Em artigo sobre o episódio, para o site do canal History, o escritor A.J. Baime e o historiador Volker Janssen chamam a atenção para um soldado alemão em especial, que desancou seus irmãos de farda por terem aderido à trégua. “Algo assim jamais deveria ocorrer durante uma guerra. Vocês não têm mais nem um pingo de sentimento de honra alemã?”, indagou o recruta. Seu nome: Adolf Hitler.

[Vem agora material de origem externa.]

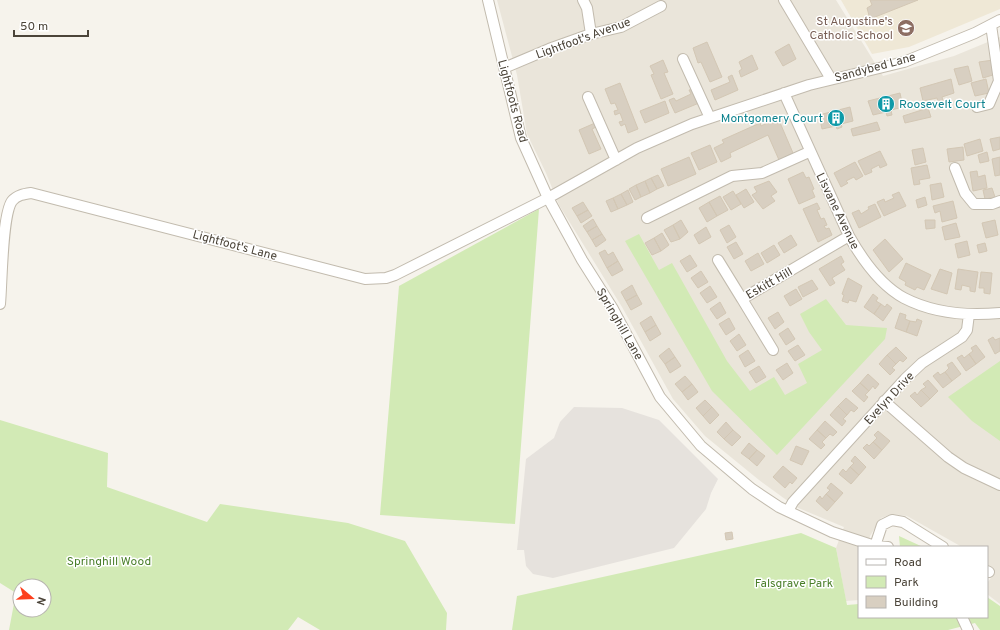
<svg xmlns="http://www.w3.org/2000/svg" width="1000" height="630" viewBox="0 0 1000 630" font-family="Overpass,sans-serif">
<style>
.residential{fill:#eae5da}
.industrial{fill:#e6e2dd}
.education{fill:#efe8d6}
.green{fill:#d2eab5;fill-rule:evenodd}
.building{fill:#d8cfc1;stroke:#d3c7b4}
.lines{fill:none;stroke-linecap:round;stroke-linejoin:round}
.street-casing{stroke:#c2bbae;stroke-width:12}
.street{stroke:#fff;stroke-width:10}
.labels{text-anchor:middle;stroke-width:3;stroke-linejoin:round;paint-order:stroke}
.education-label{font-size:12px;fill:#785e54;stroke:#fff;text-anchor:end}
.street-label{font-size:12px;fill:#4b4439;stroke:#fff}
.culture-label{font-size:12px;fill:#0d838f;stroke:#fff;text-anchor:start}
.park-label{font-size:12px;fill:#4a7f2a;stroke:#fff}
</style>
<rect width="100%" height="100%" fill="#f6f3ec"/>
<path class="residential" d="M497,0H836L883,76L954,56L1000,37V604L987,594V583L995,573L987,567V547H962L907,516L893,514L881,518L870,536L868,547H859V600L846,601L836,548L844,527L796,507L759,480L705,436L673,399L622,307L559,205L546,173L527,134L517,75Z"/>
<path class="industrial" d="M574,407L622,408L659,420L718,479L711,493L706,509L674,548L553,578L533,574L526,566L524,550H517L526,459L554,438L560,422Z"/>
<path class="education" d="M841,0H1000V9L909,47L872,54Z"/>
<path class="green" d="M539,209L515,524L380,515L399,286Z
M639,234L659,270L672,263L727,361L750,391L774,377L785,395L807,383L798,364L822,350L809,332L800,314L826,299L846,325L887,328L885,339L777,455L712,391L625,241Z
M1000,361V441L972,421L948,397Z
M0,420L108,453L107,487L207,522L220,504L348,523L405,541L447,613L446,630H320L298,617L288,630H9L16,593L0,583ZM20,586H44V610H20Z
M801,533L836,548L847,605L859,604V617H987V597L1000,606V630H980L975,623L948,630H512L517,596Z
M899,536L923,547H900Z"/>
<path class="building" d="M870,0H918L870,19L867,8L872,5Z
M707,42L722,77L710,82L701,62L698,63L693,48Z
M789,44L796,59L783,66L775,52Z
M752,55L758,69L741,77L739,71L742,69L739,62Z
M663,60L668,72L664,73L673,94L661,99L651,75L654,74L650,66Z
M993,60L996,74L983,78L979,62Z
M968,66L972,81L959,85L954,69Z
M732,75L738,90L715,100L711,90L730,82L728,77Z
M951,79L954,93L942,97L943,101L938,102L937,98L923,101L920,88Z
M986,79L989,93L975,96L971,83Z
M620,83L638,129L628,133L625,124L621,126L619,122L623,121L620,113L615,115L614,111L618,110L615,103L611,104L605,89Z
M693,89L699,103L675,113L669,100L674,98L676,101L691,94L689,90Z
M900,93L903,107L891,110L892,115L887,116L886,112L873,115L868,101Z
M665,101L669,113L645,123L640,111Z
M850,107L853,121L841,124L842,127L837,129L836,126L822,129L819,115Z
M928,108L931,117L905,123L903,116Z
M778,118L793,153L779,160L768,135L730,153L731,157L721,162L714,148L724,143L722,140L760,123L761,126Z
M877,122L880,130L853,136L851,129Z
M595,123L596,127L592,129L601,149L589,154L579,130Z
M1000,137V149L993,151L990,139Z
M980,139L983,151L967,156L964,144Z
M710,145L717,162L699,170L691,153Z
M963,147L964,160L949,162L947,149Z
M923,148L926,162L915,165L912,150Z
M880,151L887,165L880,168L879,165L871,169L872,172L865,175L858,161Z
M987,152L989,161L980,163L978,155Z
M689,157L696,174L668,186L661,169Z
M1000,157V175L995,176L992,159Z
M855,162L863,176L856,180L854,177L846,181L848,183L841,187L834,173Z
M927,165L930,178L919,180L920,184L914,185L911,168Z
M977,171L978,177L985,175L987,188L973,191L970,172Z
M803,172L806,178L809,177L814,189L812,190L815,197L799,204L788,179Z
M658,175L664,186L657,189L651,178Z
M651,178L657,189L650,193L645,181Z
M645,181L650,193L641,197L636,185Z
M769,181L777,192L771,196L775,201L763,209L752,195L757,192L754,187Z
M941,183L944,197L932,200L930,185Z
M636,185L641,197L635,200L629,189Z
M992,188L995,197L985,199L983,190Z
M746,189L754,202L744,208L736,195Z
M628,190L633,202L627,205L621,194Z
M733,191L741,204L731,210L723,197Z
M899,192L906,206L884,216L877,202L884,199L885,202L894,198L892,195Z
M621,194L627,205L618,209L613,198Z
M720,196L728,210L717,216L709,202Z
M925,197L927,205L918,208L916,200Z
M613,198L618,209L611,212L606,201Z
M953,201L957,218L942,222L940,211L935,213L933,206Z
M583,202L588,210L577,216L572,208Z
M709,202L717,216L707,222L699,208Z
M817,203L820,209L817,210L821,219L824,218L827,225L824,226L826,229L829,228L832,235L818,242L803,209Z
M875,204L881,217L859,228L852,213L859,210L861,214L869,209L868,207Z
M588,210L592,216L581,223L577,216Z
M593,219L597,226L587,232L583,226Z
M681,220L688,232L680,239L673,225Z
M925,220H935V228L926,229Z
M995,220L998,235L986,238L982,223Z
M956,223L960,237L945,240L942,227Z
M673,225L680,239L671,242L664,230Z
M729,225L736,237L727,243L720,230Z
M597,226L602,234L592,240L587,232Z
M706,227L711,237L699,244L694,235Z
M662,233L669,245L661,251L654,238Z
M602,234L606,240L596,247L592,240Z
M791,235L797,245L784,253L778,243Z
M654,238L661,251L652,255L645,243Z
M885,239L903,259L889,272L873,250Z
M967,241L970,255L958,258L955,244Z
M736,242L743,254L734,259L727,247Z
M985,243L987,251L979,253L977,245Z
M774,245L780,255L767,263L761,253Z
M605,250L608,255L613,252L618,261L607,268L599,253Z
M758,253L764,264L751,271L745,261Z
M690,255L697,266L687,272L680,261Z
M841,256L844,262L841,264L845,270L832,278L835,283L830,286L819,269Z
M618,261L623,270L612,276L607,268Z
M906,263L931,275L924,290L917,287L915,290L905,285L906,282L899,278Z
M940,269L952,273L947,294L931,289Z
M958,269L978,272L975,292L970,291V287L962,285L961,290L955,289Z
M701,271L708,282L698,288L691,278Z
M981,272L992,273L990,294L984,293V288H979Z
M848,278L862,286L856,302L849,300L848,303L842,301L844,295L842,294Z
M812,280L818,289L803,297L798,287Z
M632,285L637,295L626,301L621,292Z
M710,286L717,297L707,303L700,293Z
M796,289L802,299L790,306L784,296Z
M873,294L878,298L876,301L881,304L874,314L864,307Z
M637,295L642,304L631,310L626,301Z
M720,302L726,313L717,319L710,309Z
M881,304L885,307L887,304L892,308L883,321L874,314Z
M778,312L784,322L775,329L768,318Z
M900,313L906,315L905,319L910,321L906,332L895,328Z
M651,316L656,325L645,332L640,323Z
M729,318L735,329L726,335L719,324Z
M917,319L922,321L917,336L906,332L910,321L916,322Z
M656,325L661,334L650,341L645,332Z
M788,328L795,339L786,345L779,334Z
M739,334L746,345L737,351L730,341Z
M993,337L995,340L1000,338V351L995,354L988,340Z
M798,345L805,355L795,361L788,351Z
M976,345L985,357L976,364L969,354L973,351L971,348Z
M896,347L907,358L903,362L900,360L896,364L887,355Z
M669,348L675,357L665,364L659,356Z
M748,350L755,361L745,367L739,356Z
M969,354L976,364L966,371L957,358L962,355L964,358Z
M887,355L896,364L892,368L895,370L890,375L879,364Z
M675,357L681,366L670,373L665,364Z
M952,362L961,374L952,381L945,372L949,368L947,365Z
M787,363L793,373L783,380L776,370Z
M759,366L766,377L756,383L749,372Z
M938,372L940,375L945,372L952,381L943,388L933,376Z
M868,374L879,384L875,389L873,386L869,391L860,383Z
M685,376L692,384L682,392L675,384Z
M928,380L938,391L930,399L921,390L926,387L923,384Z
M860,383L869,391L865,395L868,397L864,402L852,391Z
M692,384L698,392L688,400L682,392Z
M921,390L930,399L921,407L910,396L915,392L917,395Z
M846,398L858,408L854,412L851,410L847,415L838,406Z
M705,400L712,407L703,416L696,408Z
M838,406L847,415L843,419L846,421L842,426L830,415Z
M712,407L719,415L710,424L703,416Z
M825,421L837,432L833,436L830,434L826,438L817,430Z
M726,422L733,430L724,439L717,432Z
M733,430L741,437L732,446L724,439Z
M817,430L826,438L822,442L825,445L821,449L809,439Z
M878,431L890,441L882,450L873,442L877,438L874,435Z
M873,442L882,450L874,459L863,448L867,444L869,446Z
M749,443L757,450L749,459L741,453Z
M796,446L809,451L802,465L790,460Z
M757,450L765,456L757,466L749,459Z
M855,456L866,467L859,475L850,467L854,463L851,461Z
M783,466L797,478L792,484L790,482L785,488L773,477Z
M850,467L859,475L851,484L839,474L843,469L846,472Z
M831,483L843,493L835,502L826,494L830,490L827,488Z
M826,494L835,502L827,511L816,501L820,496L822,499Z
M732,532L733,539L726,540L725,533Z"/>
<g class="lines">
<defs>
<path id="street" d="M583,0L587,8L591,34
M784,0L831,79
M683,59L710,118
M504,68L549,49L591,34L621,27L661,6
M784,93L849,236C862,259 880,285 904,298C933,313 968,316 1000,313
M588,97L616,160
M977,107L989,104L999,81L991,25
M955,168L965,193L974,204H992L1000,201
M647,218L732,176L762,173L809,152
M718,260L742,299
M0,304C2,283 2,215 12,201C17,195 24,194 31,193L365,279L386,278L395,275L548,198L521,138L488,0
M773,350L742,299L849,236
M884,401L948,457L964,468L1000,485
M788,511L793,502L905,379L922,363L962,337L967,330L969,314
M875,546L882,525L892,520L903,522L943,547
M888,547L875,546L832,532L779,507L752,489L701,446L660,397L613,309L582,260L548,198L637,148L692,124L809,85L904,62L975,33L1000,20
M987,571L989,572
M962,617L968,630"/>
</defs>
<use href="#street" class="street-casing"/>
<use href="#street" class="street"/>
</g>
<defs>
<symbol id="school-disc" viewBox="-11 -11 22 22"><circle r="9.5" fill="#8d6e63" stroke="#fff"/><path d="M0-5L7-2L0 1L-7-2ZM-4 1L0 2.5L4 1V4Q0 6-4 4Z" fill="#fff"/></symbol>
<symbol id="building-disc" viewBox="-11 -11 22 22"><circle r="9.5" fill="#0f9aa8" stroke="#fff"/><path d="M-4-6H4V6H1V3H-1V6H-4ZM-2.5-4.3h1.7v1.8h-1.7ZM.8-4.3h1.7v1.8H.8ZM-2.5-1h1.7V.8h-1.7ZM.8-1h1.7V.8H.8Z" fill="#fff"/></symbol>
</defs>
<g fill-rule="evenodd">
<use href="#school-disc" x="896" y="18" width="20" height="20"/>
<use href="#building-disc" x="876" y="94" width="20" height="20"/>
<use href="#building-disc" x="826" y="108" width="20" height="20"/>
</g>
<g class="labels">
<g class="education-label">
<text x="893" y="25">St Augustine's<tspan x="893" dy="14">Catholic School</tspan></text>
</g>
<g class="street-label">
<text transform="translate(583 38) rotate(-20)" y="4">Lightfoot's Avenue</text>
<text transform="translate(875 67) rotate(-15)" y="4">Sandybed Lane</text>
<text transform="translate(513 101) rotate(75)" y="4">Lightfoots Road</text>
<text transform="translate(838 211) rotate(64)" y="4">Lisvane Avenue</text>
<text transform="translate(235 245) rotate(15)" y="4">Lightfoot's Lane</text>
<text transform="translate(769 283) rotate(-30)" y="4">Eskitt Hill</text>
<text transform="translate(620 324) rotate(60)" y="4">Springhill Lane</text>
<text transform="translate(889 398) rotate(-47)" y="4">Evelyn Drive</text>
</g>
<g class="culture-label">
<text x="899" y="108">Roosevelt Court</text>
<text x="823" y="122" text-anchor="end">Montgomery Court</text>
</g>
<g class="park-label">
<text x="109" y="565">Springhill Wood</text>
<text x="794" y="587">Falsgrave Park</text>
</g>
</g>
<rect x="858" y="546" width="130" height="72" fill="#ffffff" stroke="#b7b4b0"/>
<rect x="866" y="559" width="20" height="6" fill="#ffffff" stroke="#b7b4b0"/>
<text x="894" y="566" font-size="12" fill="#4b4439">Road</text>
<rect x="866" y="576" width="20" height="12" fill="#d2eab5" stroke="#b7b4b0"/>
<text x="894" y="586" font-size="12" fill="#4b4439">Park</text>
<rect x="866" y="596" width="20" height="12" fill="#d8cfc1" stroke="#b7b4b0"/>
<text x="894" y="606" font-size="12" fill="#4b4439">Building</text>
<g transform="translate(32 598) rotate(109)"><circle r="19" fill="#ffffff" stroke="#b7b4b0"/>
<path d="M0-3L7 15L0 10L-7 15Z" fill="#fc3f1d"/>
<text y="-6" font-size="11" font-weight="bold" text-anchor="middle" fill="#4b4439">N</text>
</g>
<path d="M14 30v6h74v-6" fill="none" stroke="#4b4439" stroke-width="2"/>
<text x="20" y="30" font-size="12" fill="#4b4439" stroke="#ffffff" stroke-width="3" paint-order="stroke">50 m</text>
</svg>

Essa longa digressão sobre um episódio ocorrido há mais de cem anos tem o propósito de lembrar-nos que já fomos melhores. E que precisamos sair da trincheira do medo não para uma trégua que seria tão pouco duradoura como a de 1914, mas para votar por um Brasil menos indecente em 2022. O espetáculo de Grand Guignol exibido pelo governo Jair Bolsonaro neste fim de ano ofende qualquer norma de civilidade. Pouco tem de humano o espécime que cavalga jet skis da Marinha, visita parque de diversões e joga na Mega-Sena da Virada enquanto uma parte do país pede socorro. O Brasil já teve um leque bastante improvável de chefes de nação — inclusive a galeria militar cujo programa de manutenção no poder incluiu matar seus adversários políticos. Ainda assim, Jair Bolsonaro consegue ser único — seu ostensivo desprezo pelo povo que governa, pela dor do outro, é maníaco. E lugar de maníaco é no manicômio, não na Presidência da República. Que venha 2022.